§ **Selected passage**
Option 2: In a small group, discuss the strategies your friends use when they are trying to borrow a car, go to a concert, buy new clothes, or achieve some other desired result. Pick a situation and write a short skit showing those persuasive strategies in action. Each skit should employ logical, emotional, and ethical persuasion. Rehearse and perform your skit for the class.
After you have completed the option assigned, discuss the following questions:
Do people use Aristotle’s concepts of ethos, logos, and pathos every day, without thinking about it?
Are there other means of persuasion that Aristotle did not discuss?
Activity 2: Surveying the Text
Look at the article “A Change of Heart About Animals” by Jeremy Rifkin. Think about the following questions:
Where and when was this article published?
Who wrote the article? Do you know anything about this writer? (Hint: Look at the end of the article.) How could you find out more?
What is the subtitle of the article? What does that tell you about what the article might say?
The article was published on the editorial page. What does that mean?
Activity 3: Making Predictions and Asking Questions
As you look at the text of “A Change of Heart About Animals,” answer and then discuss the following questions:
What does it mean to have “a change of heart”?
What are some common ideas or feelings people have about animals?
What kinds of things might cause someone to change his or her ideas or feelings about animals?
What are some groups of people who have strong feelings about how animals are treated? What do you know about them? What do they usually believe?
What is a vegetarian or a vegan? Do you know anyone who is a vegetarian? What does he or she think about eating animals?

(Stored entries)
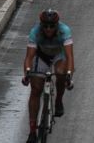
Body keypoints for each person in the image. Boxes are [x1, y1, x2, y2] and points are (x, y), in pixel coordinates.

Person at [22, 9, 74, 143]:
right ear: (41, 25)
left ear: (57, 25)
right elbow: (29, 57)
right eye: (45, 26)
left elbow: (69, 57)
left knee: (62, 73)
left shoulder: (64, 30)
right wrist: (27, 73)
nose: (48, 29)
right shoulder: (35, 32)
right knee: (35, 90)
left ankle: (58, 101)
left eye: (51, 26)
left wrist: (69, 76)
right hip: (42, 56)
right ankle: (32, 131)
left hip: (59, 55)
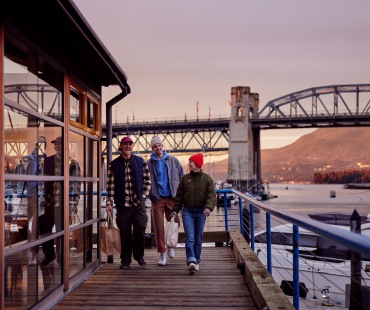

§ **Tasks**
A. From the persuasion lesson, extract the part that opens with the words containing "The article was" and closes with "feelings about animals?".
B. Decide whether each statement agrees with the persuasion lesson, answering yes or no and quoting the words that settle it: (i) each skit in Option 2 should employ logical, emotional, and ethical persuasion; (ii) "A Change of Heart About Animals" was published on the sports page; (iii) students are told to look at the beginning of the article to learn about its writer.
These records bear no relation to the persuasion lesson.

§ **Your responses**
A.
The article was published on the editorial page. What does that mean?
Activity 3: Making Predictions and Asking Questions
As you look at the text of “A Change of Heart About Animals,” answer and then discuss the following questions:
What does it mean to have “a change of heart”?
What are some common ideas or feelings people have about animals?
What kinds of things might cause someone to change his or her ideas or feelings about animals?

B.
(i) Yes: "Each skit should employ logical, emotional, and ethical persuasion."
(ii) No: "The article was published on the editorial page."
(iii) No: "(Hint: Look at the end of the article.)"